Saturday, August 27, 2005

[

what i want most right now is to want a new thing. a very specific new thing. anoited with legal ink, witnessed by well-fed guests, with compliments from family and friends. and i want the blessed ever after.

as hannibal lecter once said, we begin by wanting what we see. and i see flowers in the doorway, nadaswaram riding the wind, bangles along the shelf, and fear in my friend's eyes. i want that very specific fear, that very precise chill around my heart.

i want to think, am i doing the right thing? is this it? what if i find someone else? someone better?

i want saris spread chaotically over beds. relatives hogging the bathroom. my plans invaded by mysterious convention. i want to be comparing prices on bridal packages. telling my father not to freak out, it will be ok. packing.

everything around stained with haldi, kumkum, chandanam. crisp zari, gold self-consciously new, and the buttercup yellow on the walls still reeking faintly.

important world issues like backpacks left on buses, pesticide drunk by the acre, and diabetes even, temporarily left alone to stew in their juices. for now to be occupied with future photo albums and contents thereof. just that, to operate within the frame of a hired photographer's lens. look happy, be happy, hope.

i want a desire i can colour like this. i want to want this. me and another face in a heart-shaped frame. me and someone sent off together with steel utensils in our luggage. me and a better half and plenty of introductions all around.

it's a simple enough thing, i think, to want to want.]

Thursday, August 25, 2005

staying in

a slow paralysis is taking hold of my arms. joints seem reluctant to unbend and muscles too rigid to spasm. tremors that previously curled around each thought have been duly recorded. markings made, intensity noted. but now the thoughts like every song my neighbour sings at mignight are flattened to the last note. what issues is only a low hum, the primary chord of pleasurelessness.

why isn't there a word for that cessation of pleasure? the way an old happiness rattles, why isn't there a word for that?

Friday, August 19, 2005

death and syntaxes

the last week has not been a total waste of time even though it was spent in a stupor of unambition, induced by the flu and that extra something brought on by the changing of anti-dep dosage. stunned with the ponderous illumination of mundane activities and their consequences, i retreated into bed and pulled on the covers. and read four books very different from each other.

deciding to switch between milan kundera and stephen king or the story of sybil dorsett and e.l.doctorow was not so much a result of voracious appetites. these are all books i had struggled with for a while and if i hoped to finish them at all, i needed to work with the determination of a miser at a buffet. pleasure had nothing to do with it.

stephen king disappointed with needful things and he took 700 pages over it. but sk and me always make up and this mammoth bore does nothing to put me off his other cheap, efficiently delivered thrills. no, the heartbreak of the week was e.l. doctorow's the waterworks. having read and loved ragtime, i dove into this story with nary a fear. and nothing happened to change my mind for the first couple of chapters. then the ellipses started.

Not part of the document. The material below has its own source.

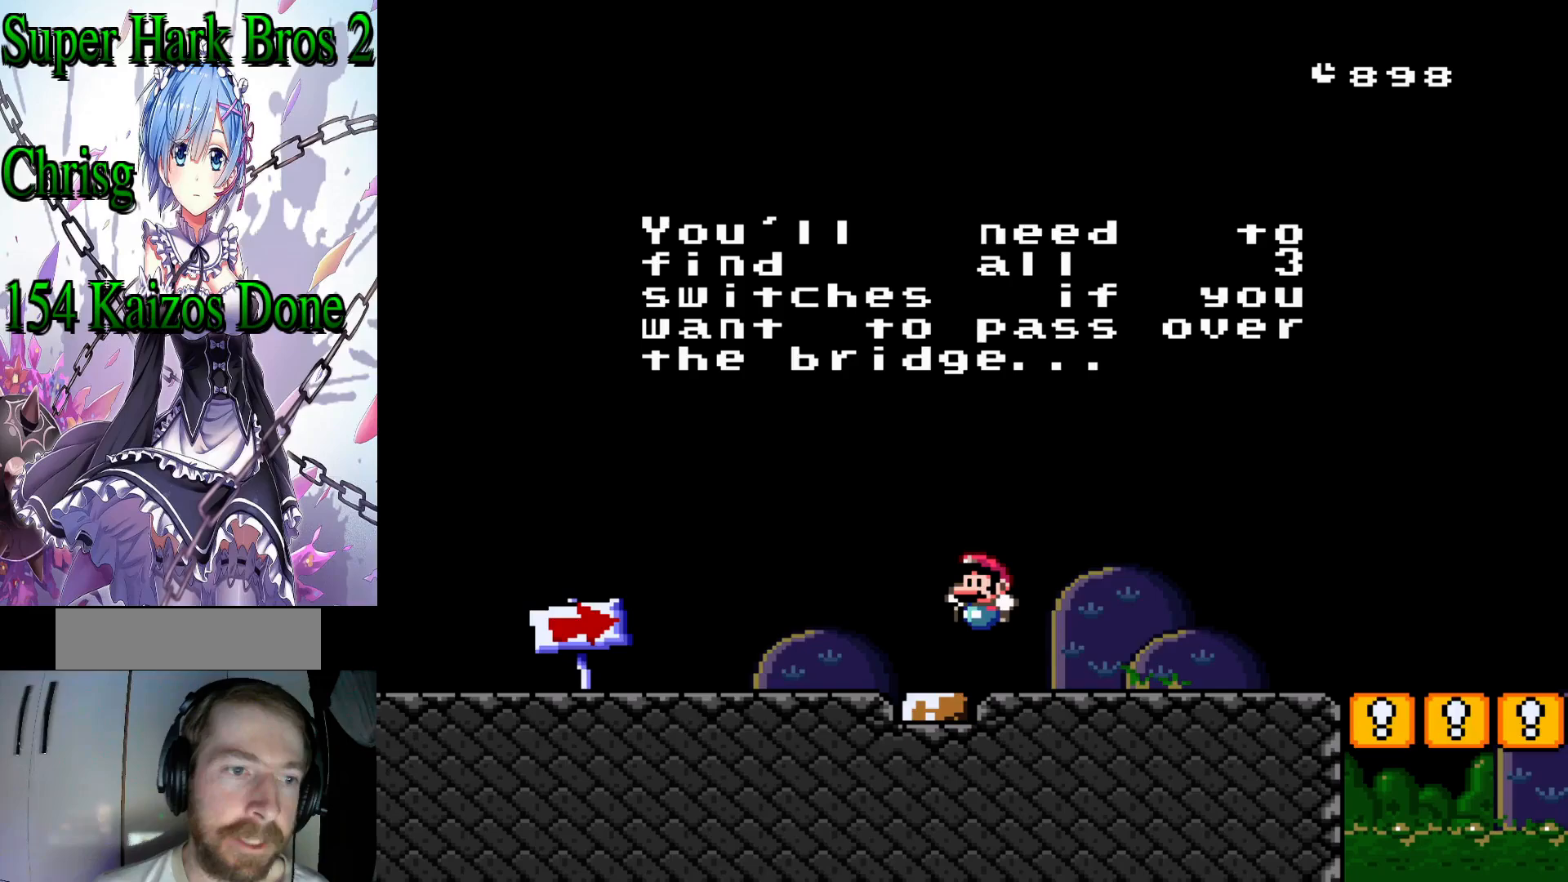
{"buttons": [], "events": []}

i have no strong feelings toward punctuation and no particular attachment toward any of them. but there occurs one exception to my attitude of grammatical tolerance and this is triggered by excessive use of those three little dots indicating pause.

now excessive exclamation marks - i.e. more than one or more than once - can also make your eyes water but i've never had to endure them in the books i read, 'cept for mad. ellipses are different, and in the waterworks, they are profuse. they start off in a trickle about the third chapter, and by the fifth they're multiplying like so many diseased cells.

the effect is to make the prose scattered and torn like a static-riddled song. no matter how hard i tried to keep right on and ignore these detested entirely unnecessary entities, i could not. as soon as i started to read a sentence, as my eye travelled stringing words in peace, the damn things would descend on the path like three buzzing flies. then again further along the sentence. then again toward its close. somtimes with only four words in between two incidences. it was maddening in a way that punctuation has never been in my life before.

i kept wanting to shake the book by its spine and shed those pestilent ellipses. was there a salvagable story somewhere there? yes, there was, i'm sure. but it was like tatters on a clothesline. a gather of red here, a streaming of blue there, but all in all, insufficient against the reams and reams of twanging nothing.

i should have stopped reading the damn book but couldn't. i felt compelled by some strange and heretofore rare impulse to finish it. to let the author have his say even though he was making such a royal pain of himself. i'm here to tell the world there is no nobility in this. life is too short to have it needlessly prolonged like this.